The second lesson is about calibration at the workflow level. The places where AI assistance is most tempting are often the places where human expertise is thinnest, and those are exactly the places where fluent hallucinations are hardest to catch. A senior engineer can often spot when a model’s code suggestion doesn’t make sense. A junior engineer who doesn’t fully understand the codebase might accept the same suggestion because it compiles and looks reasonable. The review process needs to be strongest where subject-matter expertise is weakest, which is the opposite of where it tends to end up in practice.

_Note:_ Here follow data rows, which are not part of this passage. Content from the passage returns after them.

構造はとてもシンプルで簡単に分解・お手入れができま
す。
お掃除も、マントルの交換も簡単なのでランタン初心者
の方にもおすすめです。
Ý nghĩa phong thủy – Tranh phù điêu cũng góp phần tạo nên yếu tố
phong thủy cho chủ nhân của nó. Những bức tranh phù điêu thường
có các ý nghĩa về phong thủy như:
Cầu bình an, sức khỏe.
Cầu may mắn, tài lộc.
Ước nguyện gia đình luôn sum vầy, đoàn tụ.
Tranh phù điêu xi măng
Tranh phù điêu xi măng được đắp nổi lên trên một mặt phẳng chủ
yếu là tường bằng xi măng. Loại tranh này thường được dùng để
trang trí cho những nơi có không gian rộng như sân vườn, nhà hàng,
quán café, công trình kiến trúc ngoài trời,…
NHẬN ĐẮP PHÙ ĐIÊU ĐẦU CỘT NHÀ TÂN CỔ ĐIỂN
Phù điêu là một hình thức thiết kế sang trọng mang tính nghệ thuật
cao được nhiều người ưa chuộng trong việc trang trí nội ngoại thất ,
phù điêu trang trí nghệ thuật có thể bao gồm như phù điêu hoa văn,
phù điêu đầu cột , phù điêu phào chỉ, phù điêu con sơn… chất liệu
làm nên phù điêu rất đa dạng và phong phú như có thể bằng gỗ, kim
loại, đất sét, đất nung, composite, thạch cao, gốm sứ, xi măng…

The third lesson is harder and more uncomfortable. The experience of using a more capable model feels like using a more reliable tool. The interface is the same, the response time is similar, the output is more polished. Nothing in the user experience signals that the failure mode has changed character. Teams need to deliberately build in the skepticism that the product design does not encourage.
This connects to something worth sitting with: the prompt you write is not the prompt the model reads, and the answer you read is not a fact the model knows. It’s a generation. The model is doing something closer to sophisticated interpolation than retrieval. When interpolation works, it’s extraordinarily useful. When it fails, it fails smoothly.
Smart models are not more honest than dumb ones. They’re better at sounding honest. That distinction is easy to understand and surprisingly hard to remember when the output is sitting in front of you, formatted perfectly, waiting to be copied.